1.  In most cases - the principal exceptions that affect the US are precious
stones and metals and agreements regarding travel and transport where these
are regulated by international law (for example aircraft will continue to
fly x feet above sea level). 

2.  Supplementary indicators have been allowed ever since directive
80/181/EEC was first implemented - no EU states currently require SI-only
indications as that would be contrary to the directive.  

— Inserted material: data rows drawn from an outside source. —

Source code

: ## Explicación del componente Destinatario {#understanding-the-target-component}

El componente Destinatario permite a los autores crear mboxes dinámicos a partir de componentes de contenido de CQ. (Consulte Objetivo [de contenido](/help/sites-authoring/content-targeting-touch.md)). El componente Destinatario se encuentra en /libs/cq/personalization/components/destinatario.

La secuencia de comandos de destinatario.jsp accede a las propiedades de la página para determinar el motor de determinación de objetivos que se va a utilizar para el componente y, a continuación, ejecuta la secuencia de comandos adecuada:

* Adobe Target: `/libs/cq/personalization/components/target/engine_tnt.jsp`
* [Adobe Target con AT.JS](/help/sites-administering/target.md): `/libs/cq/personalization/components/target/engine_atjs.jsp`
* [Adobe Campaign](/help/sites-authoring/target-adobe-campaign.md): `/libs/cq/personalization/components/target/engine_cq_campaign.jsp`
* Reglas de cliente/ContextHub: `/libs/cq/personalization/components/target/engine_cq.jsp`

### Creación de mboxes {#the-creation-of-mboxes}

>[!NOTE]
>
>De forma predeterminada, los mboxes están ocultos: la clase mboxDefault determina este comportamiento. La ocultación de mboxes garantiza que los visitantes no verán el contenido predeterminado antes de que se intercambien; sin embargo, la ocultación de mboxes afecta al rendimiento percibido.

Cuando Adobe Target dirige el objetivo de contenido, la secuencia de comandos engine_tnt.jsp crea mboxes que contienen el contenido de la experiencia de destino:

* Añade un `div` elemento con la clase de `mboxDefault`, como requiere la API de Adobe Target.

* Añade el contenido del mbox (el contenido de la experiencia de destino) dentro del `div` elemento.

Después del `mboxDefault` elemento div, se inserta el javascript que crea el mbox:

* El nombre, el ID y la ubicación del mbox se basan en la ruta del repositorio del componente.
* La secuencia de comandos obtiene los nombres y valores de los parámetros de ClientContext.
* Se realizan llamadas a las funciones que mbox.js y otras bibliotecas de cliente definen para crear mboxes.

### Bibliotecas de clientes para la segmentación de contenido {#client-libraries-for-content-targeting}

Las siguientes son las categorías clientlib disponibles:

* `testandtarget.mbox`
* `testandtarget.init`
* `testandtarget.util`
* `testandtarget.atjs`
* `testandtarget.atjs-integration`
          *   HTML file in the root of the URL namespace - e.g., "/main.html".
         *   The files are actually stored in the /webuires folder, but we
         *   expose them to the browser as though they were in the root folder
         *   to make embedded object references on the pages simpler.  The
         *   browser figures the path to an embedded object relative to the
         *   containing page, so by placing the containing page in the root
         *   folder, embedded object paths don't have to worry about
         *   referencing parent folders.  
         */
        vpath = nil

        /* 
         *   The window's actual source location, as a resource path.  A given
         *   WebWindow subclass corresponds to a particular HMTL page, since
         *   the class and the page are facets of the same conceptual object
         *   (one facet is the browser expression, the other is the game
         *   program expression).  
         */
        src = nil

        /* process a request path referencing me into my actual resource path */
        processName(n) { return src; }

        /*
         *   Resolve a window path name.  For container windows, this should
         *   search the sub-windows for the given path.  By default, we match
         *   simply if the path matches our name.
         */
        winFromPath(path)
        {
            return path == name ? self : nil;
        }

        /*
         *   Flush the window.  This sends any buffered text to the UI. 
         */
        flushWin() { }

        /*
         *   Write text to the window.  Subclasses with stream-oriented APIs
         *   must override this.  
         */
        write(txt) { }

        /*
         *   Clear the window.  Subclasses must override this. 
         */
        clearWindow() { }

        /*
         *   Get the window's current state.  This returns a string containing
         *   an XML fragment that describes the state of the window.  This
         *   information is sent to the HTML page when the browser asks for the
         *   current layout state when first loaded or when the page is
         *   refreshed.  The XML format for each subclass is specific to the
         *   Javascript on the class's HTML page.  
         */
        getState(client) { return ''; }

-----Original Message-----
From: [email protected] [mailto:[email protected]] On Behalf
Of [email protected]
Sent: 05 January 2009 17:19
To: U.S. Metric Association
Subject: [USMA:42251] Re: Sean Hannity metric discussion thread


Martin,

By "no change" on and after 2010 January 1 do you mean:

1. Primary Indications in the EU shall be in SI;

2. "Supplementary Indications" might be allowed to continue even after 2010
January 1 *if* the EU Parliament completes its approval procedures at some
time in the future, and Member States amend their laws now in place
requiring SI- only units after 2010 Jan 1?

The above 1. and 2. are my reading of the present status on units of
measurement in the EU.

Gene. 

---- Original message ----
>Date: Sun, 4 Jan 2009 20:36:48 -0000
>From: "Martin Vlietstra" <[email protected]>  
>Subject: [USMA:42247] Re: Sean Hannity metric discussion thread  
>To: "U.S. Metric Association" <[email protected]>
>
>   Two points:
>
>    
>
>   Firstly, it was a 1-Jan-2010 requirement, not 2011
>   requirement.
>
>   Secondly, the metric-only requirement has not been
>   officially dropped yet, the changes are still
>   winding their way through the EU bureaucracy, though
>   there is enough consensus for anyone to plan on
>   "no-change" regarding planning for 1-Jan-2010.  (See
>    http://ec.europa.eu/enterprise/prepack/unitmeas/uni_ms_en.htm
>   for details of progress of the EU directive).